## Source document
------------
Z-410: How ZFS is slowly making its way to Mac OS X - thehigherlife
http://arstechnica.com/apple/news/2011/03/how-zfs-is-slowly-making-its-way-to-mac-os-x.ars

======
Derbasti
This. I want this!

Hard disks are the only part of a computer that is not replaceable. Everything
that improves data integrity is improving computer usage as a whole. Improving
data integrity is improving user confidence in the machine. This is something
that OSes should have done years ago. All any user ever does on a machine is
manipulate and work with his personal data. Absolute data integrity should be
paramount to any computing technology.

Alas, it is not, and we all have (hopefully) several backups. Again: Anything
that improves data integrity is improving computing as a whole. I want this.

------
dstein
"16 exabytes ought to be enough for anybody"
------------
## Stored records

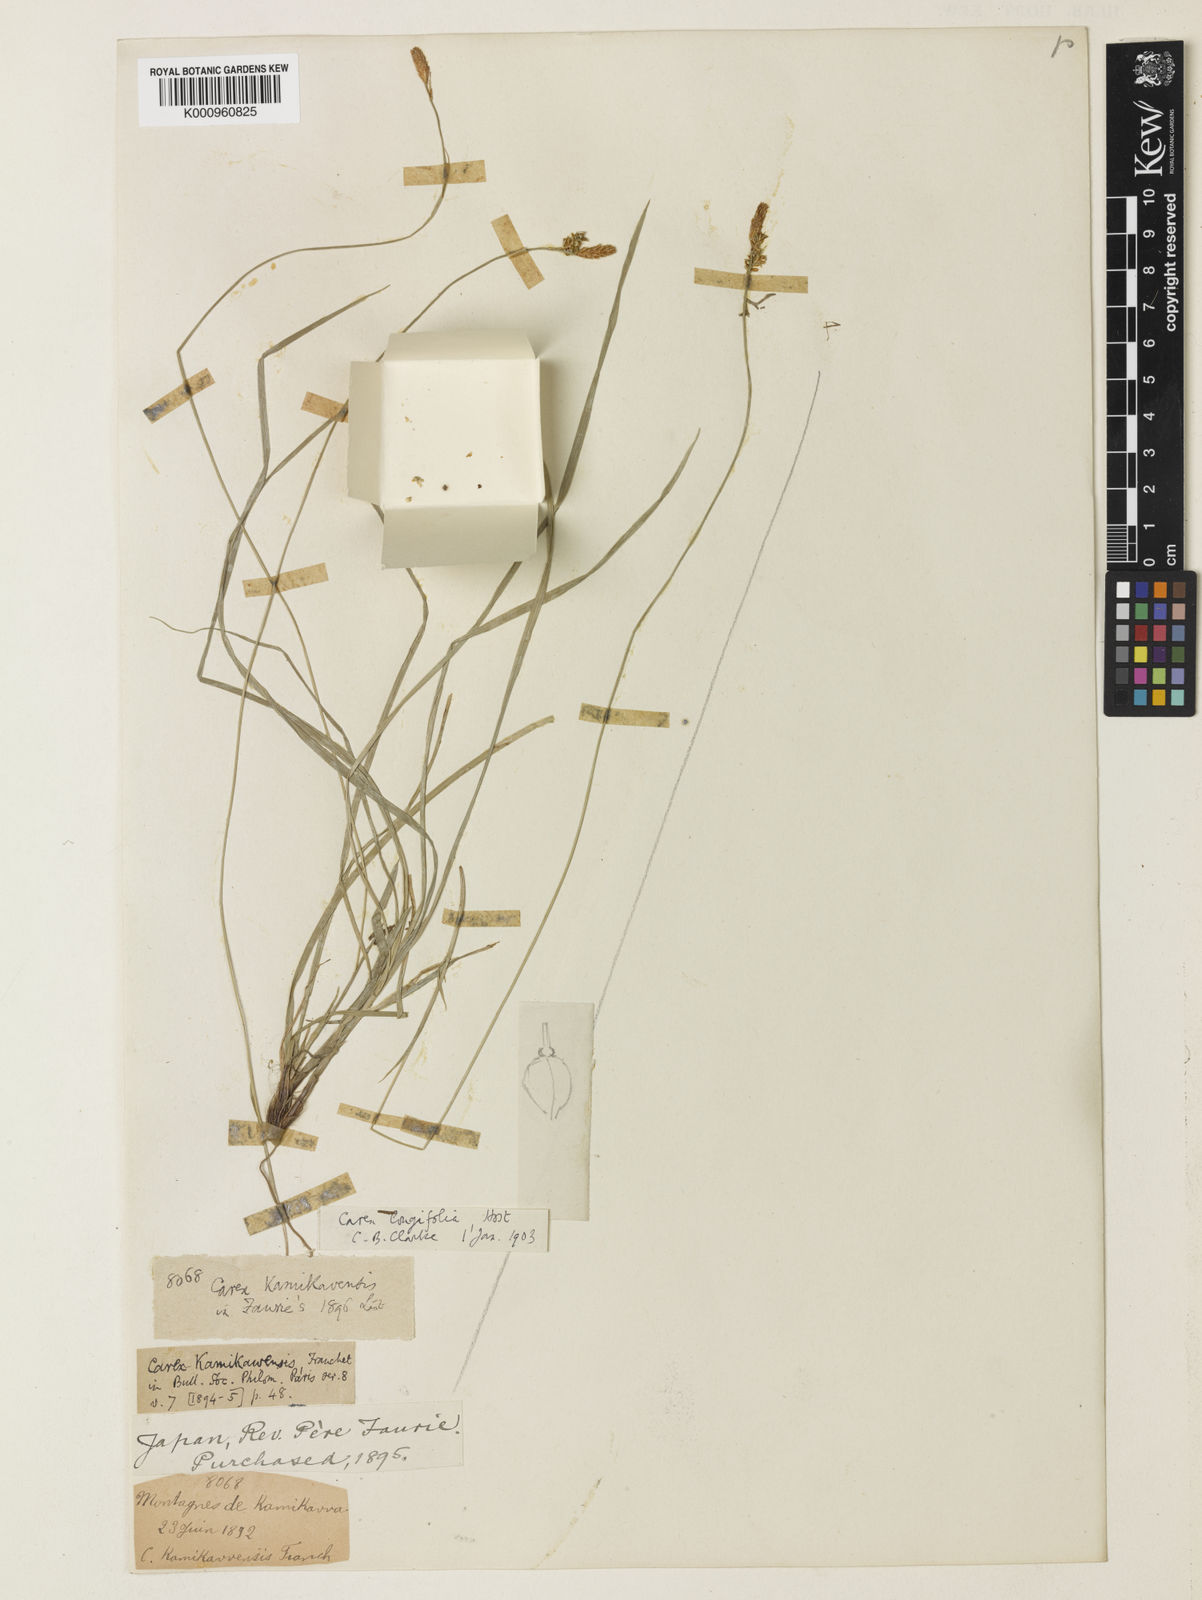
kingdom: Plantae
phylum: Tracheophyta
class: Liliopsida
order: Poales
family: Cyperaceae
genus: Carex
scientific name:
------------
## To be done
Pick up the discussion thread about ZFS coming to Mac OS X after its last comment and keep writing it.

## Answer below
------
dhess
> _"There's a huge chasm between using Xsan over Fibre Channel and a USB drive
> with Time Machine," Brady told Ars. "That middle piece is what we're looking
> at—users that want the convenience of a device like a Drobo, but with more
> reliability and [easy verifiability]."_

So, ultimately, this is a hardware play, then. That makes sense, because most
of the features of ZFS don't add any value to a Mac with a single internal
drive and at most one or two USB drives, which is how almost all Macs are
used.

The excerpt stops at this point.